• **Your objective**
Which lines in the records contain the string "tuning"? Display each of those lines in full.
━━━━━━━━━━━━━━━━
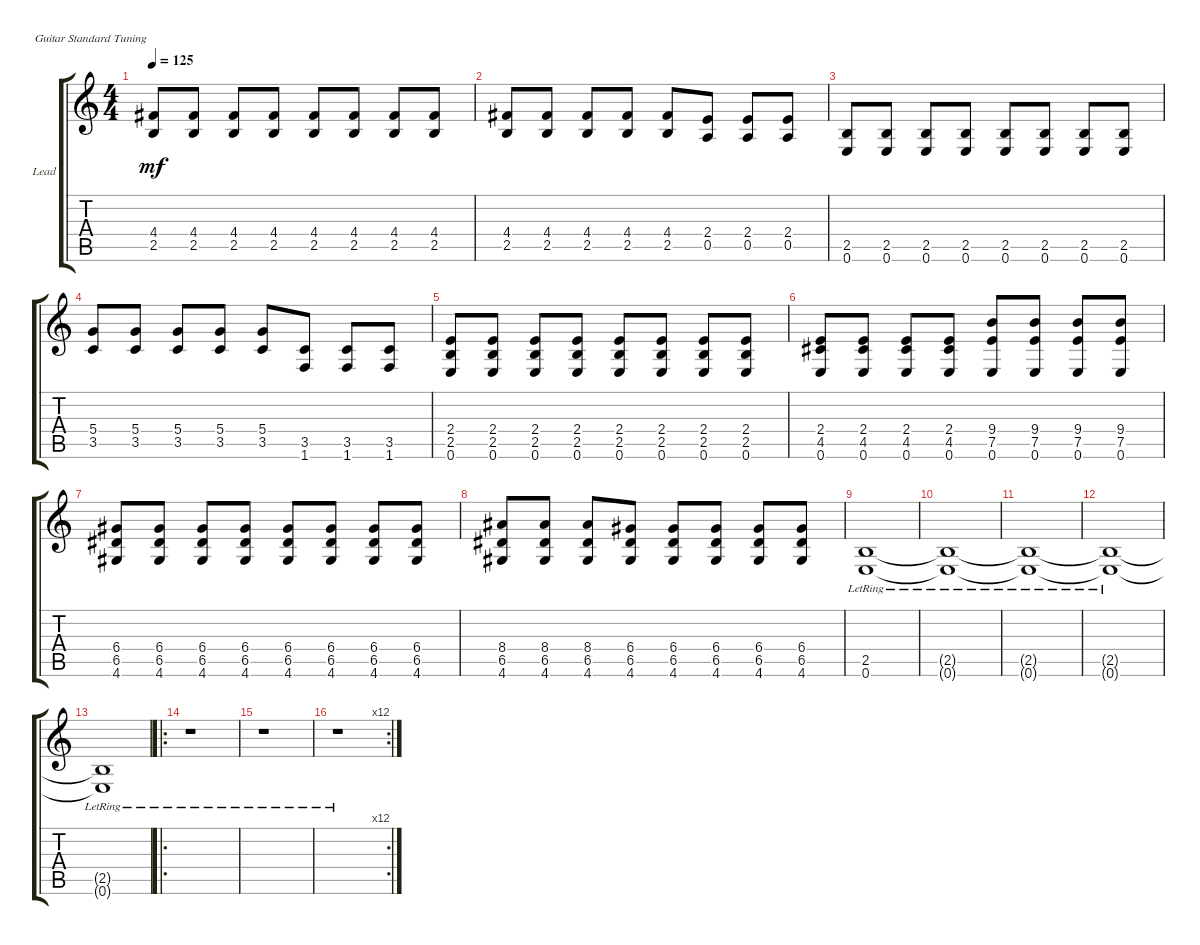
\bracketExtendMode groupsimilarinstruments
\firstSystemTrackNameOrientation horizontal
\otherSystemsTrackNameOrientation horizontal
\track ("Lead" "Lead") {instrument distortionguitar}
\staff {score tabs}
\tuning (E4 B3 G3 D3 A2 E2)
\ts (4 4)
\tempo 125
\clef g2
\scale
0.322751
\ks c
(4.4 2.5).8{dy mf} (2.5 4.4).8 (4.4 2.5).8 (4.4 2.5).8 (4.4 2.5).8 (4.4 2.5).8 (4.4 2.5).8 (4.4 2.5).8 |
\scale
0.333333 (4.4 2.5).8 (4.4 2.5).8 (4.4 2.5).8 (4.4 2.5).8 (4.4 2.5).8 (2.4 0.5).8 (2.4 0.5).8 (2.4 0.5).8 |
\scale
0.333333 (2.5 0.6).8 (2.5 0.6).8 (2.5 0.6).8 (2.5 0.6).8 (2.5 0.6).8 (2.5 0.6).8 (2.5 0.6).8 (2.5 0.6).8 |
\scale
0.333333 (5.4 3.5).8 (5.4 3.5).8 (5.4 3.5).8 (5.4 3.5).8 (5.4 3.5).8 (3.5 1.6).8 (3.5 1.6).8 (3.5 1.6).8 |
\scale
0.333333 (2.4 2.5 0.6).8 (2.4 2.5 0.6).8 (2.4 2.5 0.6).8 (2.4 2.5 0.6).8 (2.4 2.5 0.6).8 (2.4 2.5 0.6).8 (2.4 2.5 0.6).8 (2.4 2.5 0.6).8 |
\scale
0.333333 (2.4 4.5 0.6).8 (2.4 4.5 0.6).8 (2.4 4.5 0.6).8 (2.4 4.5 0.6).8 (9.4 7.5 0.6).8 (9.4 7.5 0.6).8 (9.4 7.5 0.6).8 (9.4 7.5 0.6).8 |
\scale
0.333333 (4.6 6.5 6.4).8 (4.6 6.5 6.4).8 (4.6 6.5 6.4).8 (4.6 6.5 6.4).8 (4.6 6.5 6.4).8 (4.6 6.5 6.4).8 (4.6 6.5 6.4).8 (4.6 6.5 6.4).8 |
\scale
0.550705 (8.4 6.5 4.6).8 (8.4 6.5 4.6).8 (8.4 6.5 4.6).8 (6.4 6.5 4.6).8 (6.4 6.5 4.6).8 (6.4 6.5 4.6).8 (6.4 6.5 4.6).8 (6.4 6.5 4.6).8 |
\scale
0.293706 (0.6{lr} 2.5{lr}).1 |
\scale
0.277389 (0.6{lr t} 2.5{lr t}).1 |
(0.6{lr t} 2.5{lr t}).1 |
(0.6{lr t} 2.5{lr t}).1 |
(0.6{lr t} 2.5{lr t}).1 |
\ro
r.1 |
r.1 |
\rc 12
r.1
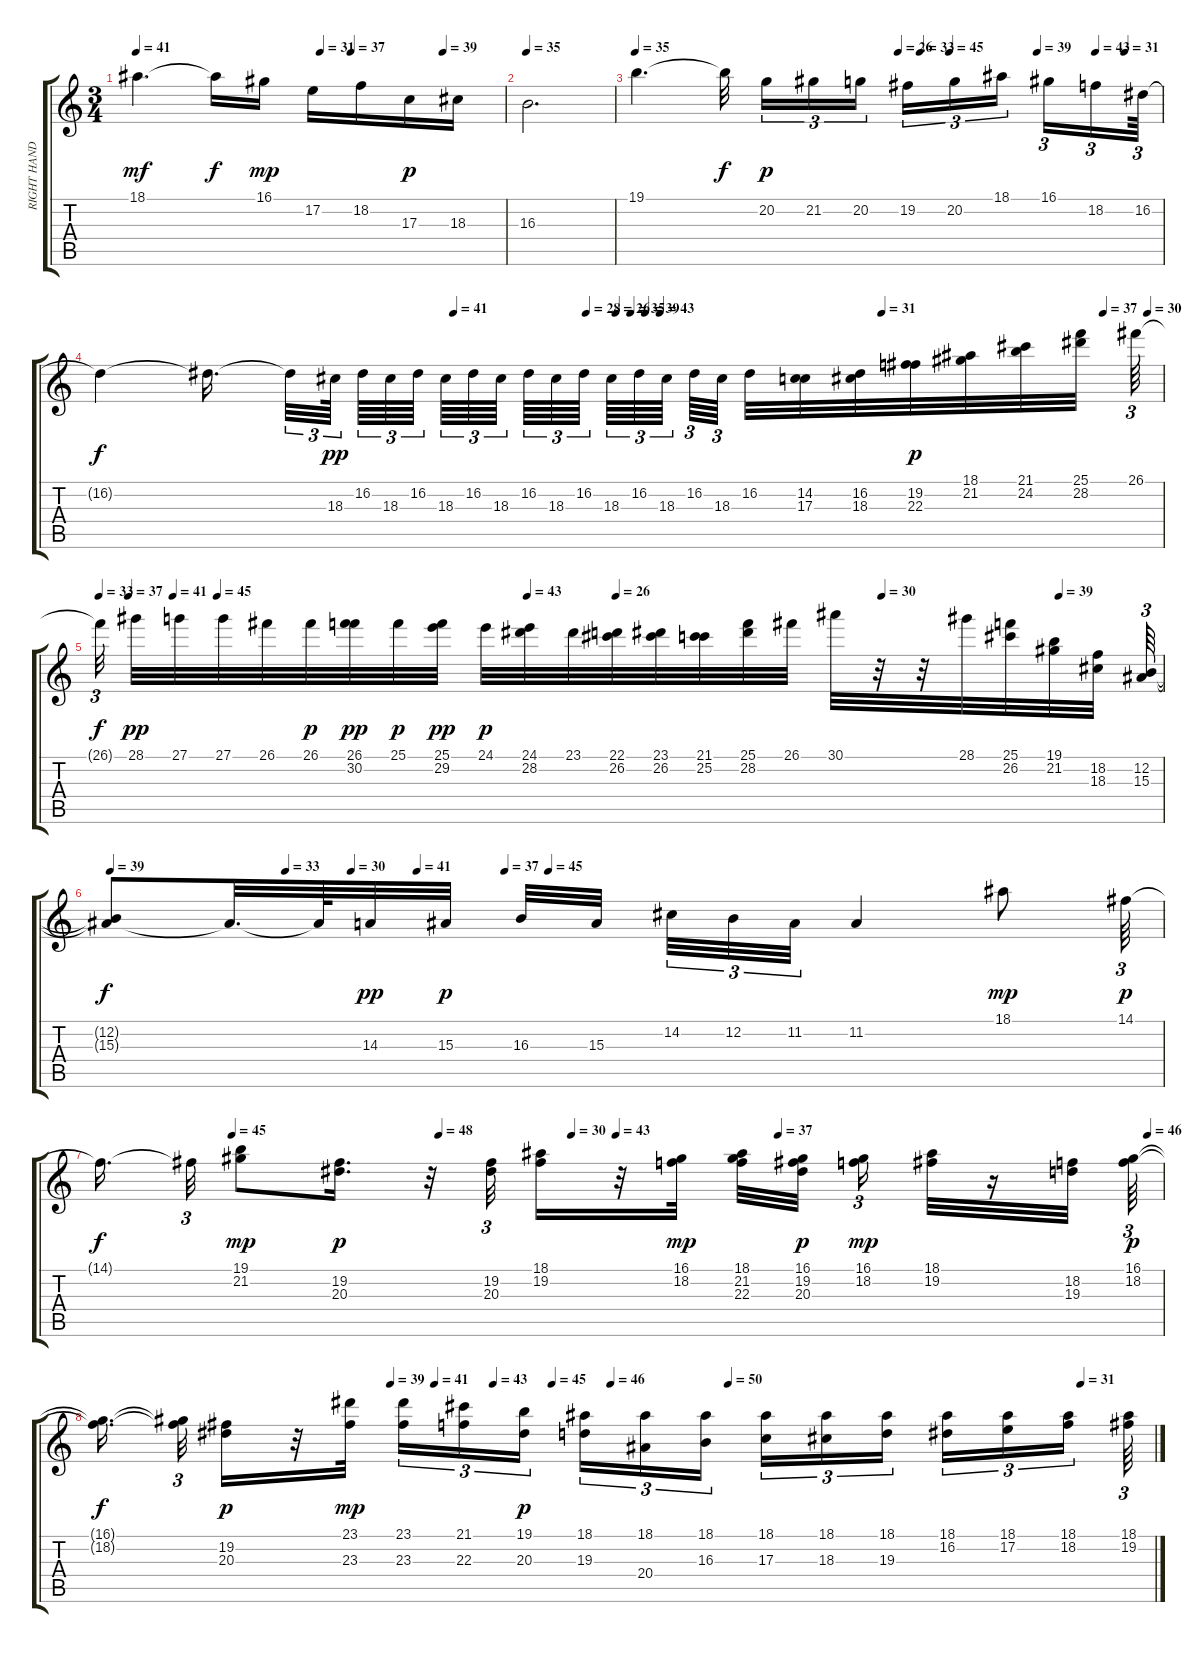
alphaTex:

\track ("RIGHT HAND" "RIGHT HAND") {instrument brightacousticpiano}
\staff {score tabs}
\tuning (E4 B3 G3 D3 A2 E2) {hide}
\ts (3 4)
\tempo 41
\tempo (31 0.5)
\tempo (37 0.5833333333333334)
\tempo (39 0.8333333333333334)
\clef g2
\ks c
18.1.4{d dy mf} 18.1{t}.16{dy f} 16.1.16{dy mp} 17.2.16 18.2.16 17.3.16{dy p} 18.3.16 |
\tempo 35
16.3.2{d} |
\tempo 35
\tempo (26 0.5)
\tempo (33 0.5416666666666666)
\tempo (45 0.5972222222222222)
\tempo (39 0.7638888888888888)
\tempo (43 0.875)
\tempo (31 0.9305555555555556)
19.1.4{d} 19.1{t}.32{dy f beam splitsecondary} 20.2.16{tu (3 2) dy p} 21.2.16{tu (3 2)} 20.2.16{tu (3 2)} 19.2.16{tu (3 2)} 20.2.16{tu (3 2)} 18.1.16{tu (3 2) beam splitsecondary} 16.1.16{tu (3 2)} 18.2.16{tu (3 2)} 16.2.64{tu (3 2)} |
\tempo (41 0.3333333333333333)
\tempo (28 0.4583333333333333)
\tempo (26 0.4861111111111111)
\tempo (35 0.5)
\tempo (39 0.5138888888888888)
\tempo (43 0.5277777777777778)
\tempo (31 0.7361111111111112)
\tempo (37 0.9444444444444444)
\tempo (30 0.9861111111111112)
16.2{t}.4{dy f} 16.2{t}.16{d beam splitsecondary} 16.2{t}.32{tu (3 2)} 18.3.64{tu (3 2) dy pp beam splitsecondary} 16.2.64{tu (3 2)} 18.3.64{tu (3 2)} 16.2.64{tu (3 2) beam splitsecondary} 18.3.64{tu (3 2)} 16.2.64{tu (3 2)} 18.3.64{tu (3 2) beam splitsecondary} 16.2.64{tu (3 2)} 18.3.64{tu (3 2)} 16.2.64{tu (3 2) beam splitsecondary} 18.3.64{tu (3 2)} 16.2.64{tu (3 2)} 18.3.64{tu (3 2)} 16.2.64{tu (3 2)} 18.3.64{tu (3 2) beam splitsecondary} 16.2.32 (14.2 17.3).32 (16.2 18.3).32 (19.2 22.3).32{dy p} (18.1 21.2).32 (21.1 24.2).32 (25.1 28.2).32{beam splitsecondary} 26.1.64{tu (3 2)} |
\tempo 33
\tempo (37 0.027777777777777776)
\tempo (41 0.06944444444444445)
\tempo (45 0.1111111111111111)
\tempo (43 0.4027777777777778)
\tempo (26 0.4861111111111111)
\tempo (30 0.7361111111111112)
\tempo (39 0.9027777777777778)
26.1{t}.32{tu (3 2) dy f beam splitsecondary} 28.1.32{dy pp} 27.1.32 27.1.32 26.1.32 26.1.32{dy p} (26.1 30.2).32{dy pp} 25.1.32{dy p} (25.1 29.2).32{dy pp} 24.1.32{dy p} (24.1 28.2).32 23.1.32 (22.1 26.2).32 (23.1 26.2).32 (21.1 25.2).32 (25.1 28.2).32 26.1.32 30.1.32 r.32 r.32 28.1.32 (25.1 26.2).32 (19.1 21.2).32 (18.2 18.3).32{beam splitsecondary} (12.2 15.3).64{tu (3 2)} |
\tempo 39
\tempo (33 0.16666666666666666)
\tempo (30 0.22916666666666666)
\tempo (41 0.2916666666666667)
\tempo (37 0.375)
\tempo (45 0.4166666666666667)
(12.2{t} 15.3{t}).8{dy f} 15.3{t}.32{d} 15.3{t}.64 14.3.32{dy pp} 15.3.32{dy p} 16.3.32 15.3.32{beam splitsecondary} 14.2.32{tu (3 2)} 12.2.32{tu (3 2)} 11.2.32{tu (3 2)} 11.2.4 18.1.8{dy mp} 14.1.64{tu (3 2) dy p} |
\tempo (45 0.125)
\tempo (48 0.3194444444444444)
\tempo (30 0.4444444444444444)
\tempo (43 0.4861111111111111)
\tempo (37 0.6388888888888888)
\tempo (46 0.9861111111111112)
14.1{t}.16{d dy f beam splitsecondary} 14.1{t}.32{tu (3 2)} (19.1 21.2).8{dy mp} (19.2 20.3).16{d dy p} r.32 (19.2 20.3).32{tu (3 2)} (18.1 19.2).16 r.32 (16.1 18.2).32{dy mp} (18.1 21.2 22.3).32 (16.1 19.2 20.3).32{dy p beam splitsecondary} (16.1 18.2).16{tu (3 2) dy mp} (18.1 19.2).32 r.16 (18.2 19.3).32 (16.1 18.2).64{tu (3 2) dy p} |
\tempo (39 0.2777777777777778)
\tempo (41 0.3194444444444444)
\tempo (43 0.375)
\tempo (45 0.4305555555555556)
\tempo (46 0.4861111111111111)
\tempo (50 0.5972222222222222)
\tempo (31 0.9305555555555556)
(16.1{t} 18.2{t}).16{d dy f beam splitsecondary} (16.1{t} 18.2{t}).32{tu (3 2)} (19.2 20.3).16{dy p} r.32 (23.1 23.3).32{dy mp} (23.1 23.3).16{tu (3 2)} (21.1 22.3).16{tu (3 2)} (19.1 20.3).16{tu (3 2) dy p beam splitsecondary} (18.1 19.3).16{tu (3 2)} (18.1 20.4).16{tu (3 2)} (18.1 16.3).16{tu (3 2) beam splitsecondary} (18.1 17.3).16{tu (3 2)} (18.1 18.3).16{tu (3 2)} (18.1 19.3).16{tu (3 2) beam splitsecondary} (18.1 16.2).16{tu (3 2)} (18.1 17.2).16{tu (3 2)} (18.1 18.2).16{tu (3 2) beam splitsecondary} (18.1 19.2).64{tu (3 2)}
━━━━━━━━━━━━━━━━
• **Response**
\tuning (E4 B3 G3 D3 A2 E2)
\tuning (E4 B3 G3 D3 A2 E2) {hide}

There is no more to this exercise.